Wednesday, May 27, 2015
Ask Linda #1070-Touch grass in hazard
Thanks for your prompt answers to educate the golfers.
We have a few water hazards which are as such dry but are covered by grass of varying lengths. I would appreciate your answers to the following questions:
• How far down I can lower my club-head to address the ball?
• Can I ground my club? Can I rest the sole on top of the blades of short grass? What if the ball lies in 5-6 inches tall grass?
• If playing from the short grass the club-head or shaft touches the tall grass on the back swing, do I count a penalty stroke?
Please do add to your reply if any other point comes to your mind relating to this scenario.
Lou from Lahore, Pakistan
A player is prohibited from touching the ground in a hazard [Rule 13-4b]. The Note to that same Rule permits a player to touch any grass, bushes, trees, or other living things in a hazard at any time. So what does this all mean in relation to your questions?
Your club is considered “grounded” in a water hazard when the grass has been compressed to the point where it will support the weight of the club [Decision 13-4/8]. If you were to let go of the club, it would not move down. The penalty for grounding your club is two strokes/loss of hole.
You may touch the grass at address, but the weight of the club must be supported by you, not the ground. Lower it into the grass behind the ball, but hover the clubface above the ground.

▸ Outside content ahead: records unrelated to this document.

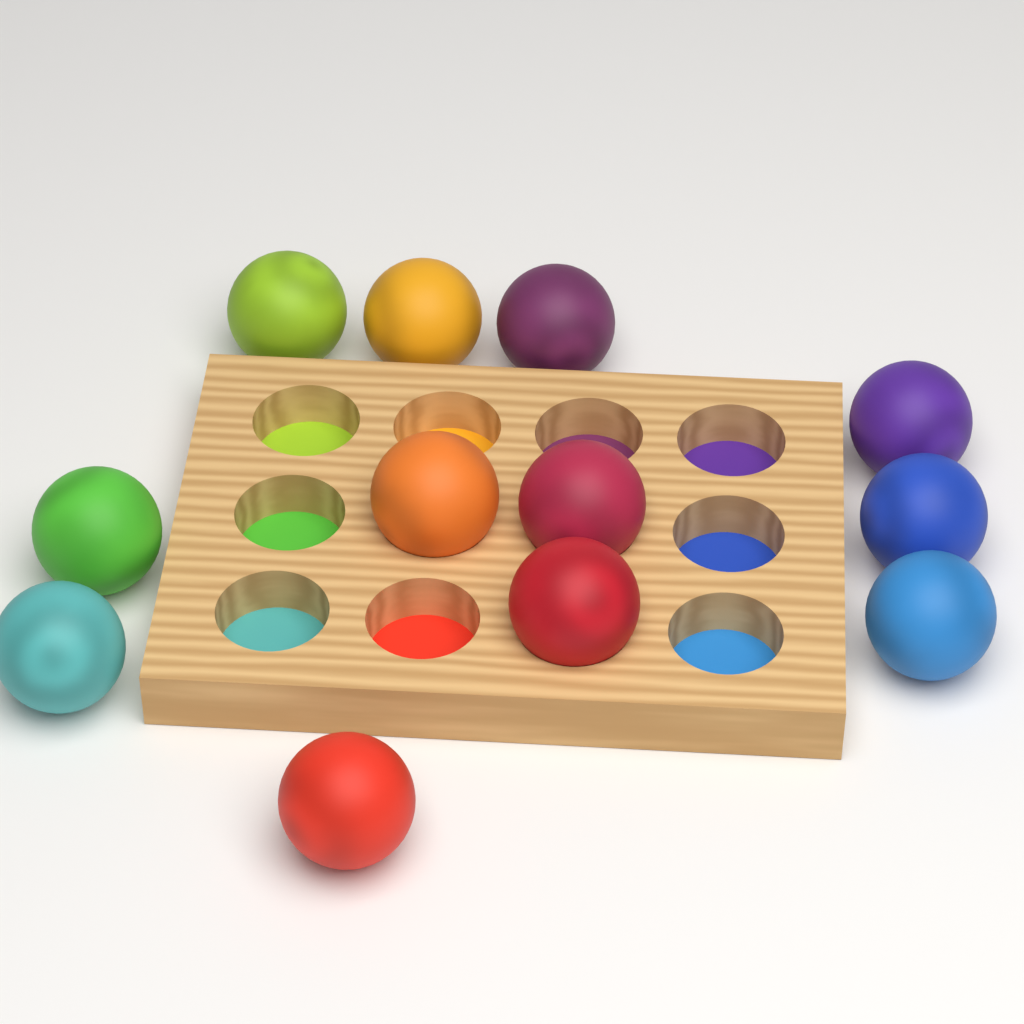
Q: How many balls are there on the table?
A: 12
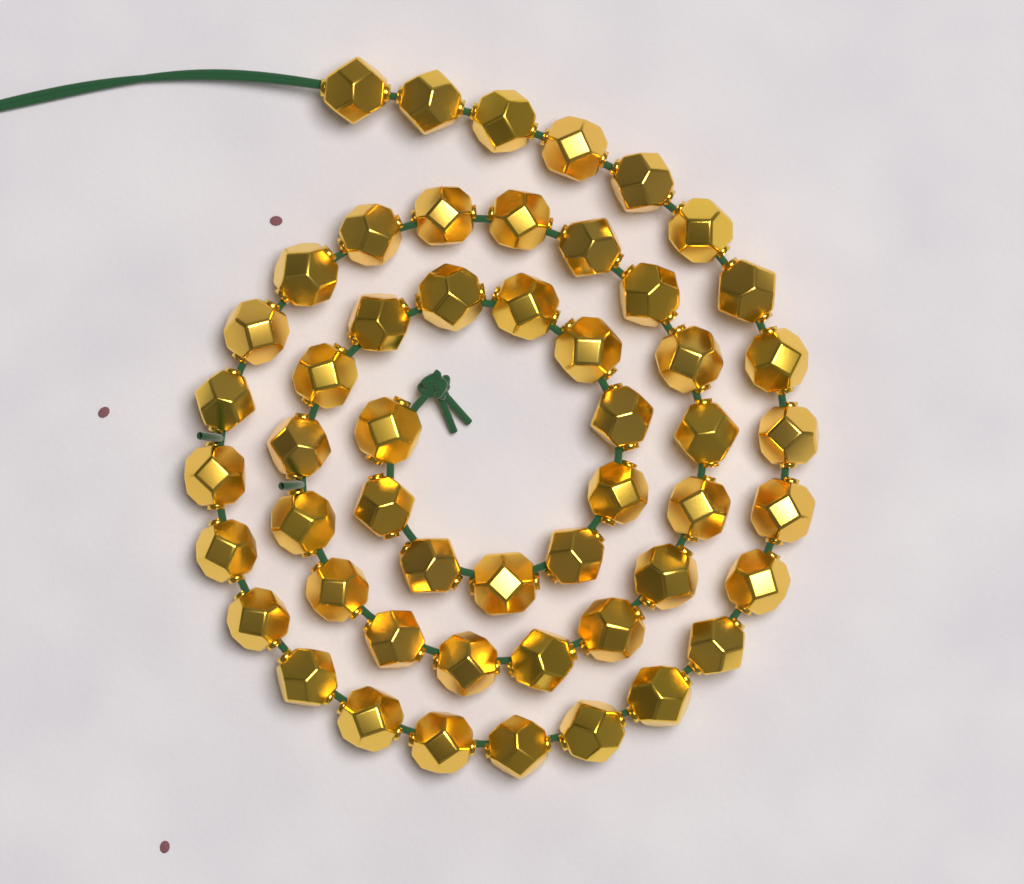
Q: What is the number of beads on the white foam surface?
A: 52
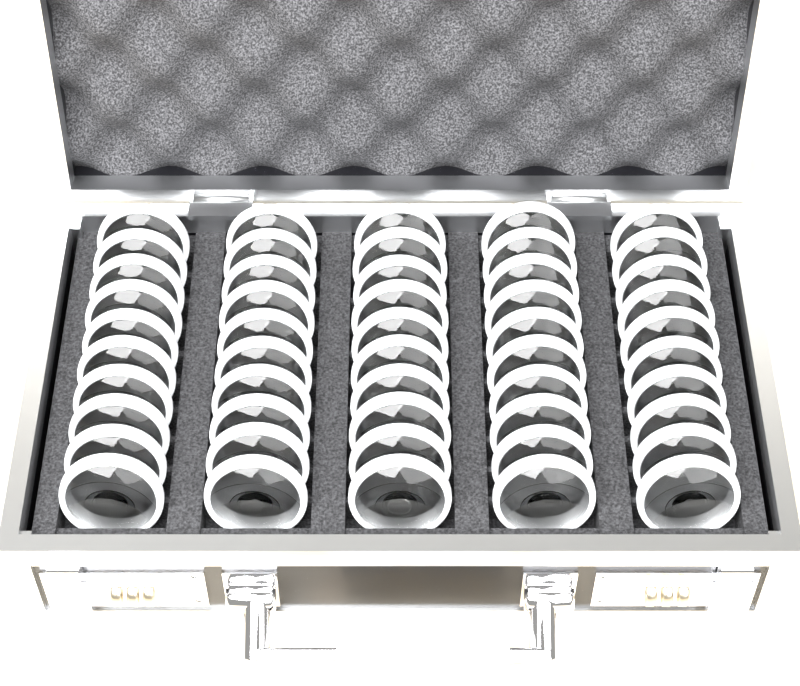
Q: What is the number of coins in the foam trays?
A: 50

You may touch the long grass in the hazard during a practice swing (or during your actual swing), but you will get a two-stroke/loss-of-hole penalty if the touching violates any of the provisions of Rule 13-2 [Decision 13-4/4]. For example, if your practice swing flattens the grass behind the ball, you will have improved the area of your intended swing [Decision 13-4/4]. There is no penalty if you flatten the grass during the backswing of your actual stroke, provided you complete the swing; if you flatten the grass on your backswing and discontinue your swing, you cannot avoid penalty.